### Brief
Please format every line of text from the listing below as a JSON list of strings, one string per line, with blank lines omitted and the pictures left out.

### Records for the task

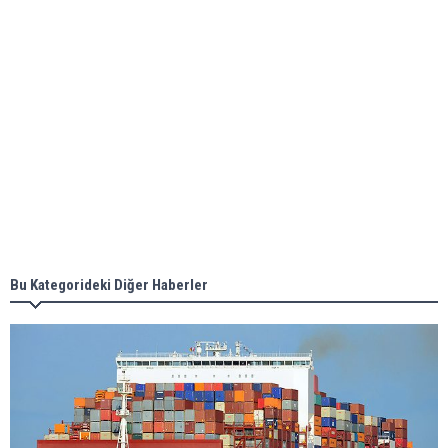
ABS unveils its upcoming seminar
Aker Solutions and Doosan Babcock come
together for low-carbon solutions
Singapore’s Energy Market Authority names two
new term LNG importers
Bu Kategorideki Diğer Haberler
Wan Hai Lines holds online ship naming
ceremony for 3 newbuilds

### Solution for this exercise
[
  "ABS unveils its upcoming seminar",
  "Aker Solutions and Doosan Babcock come",
  "together for low-carbon solutions",
  "Singapore’s Energy Market Authority names two",
  "new term LNG importers",
  "Bu Kategorideki Diğer Haberler",
  "Wan Hai Lines holds online ship naming",
  "ceremony for 3 newbuilds"
]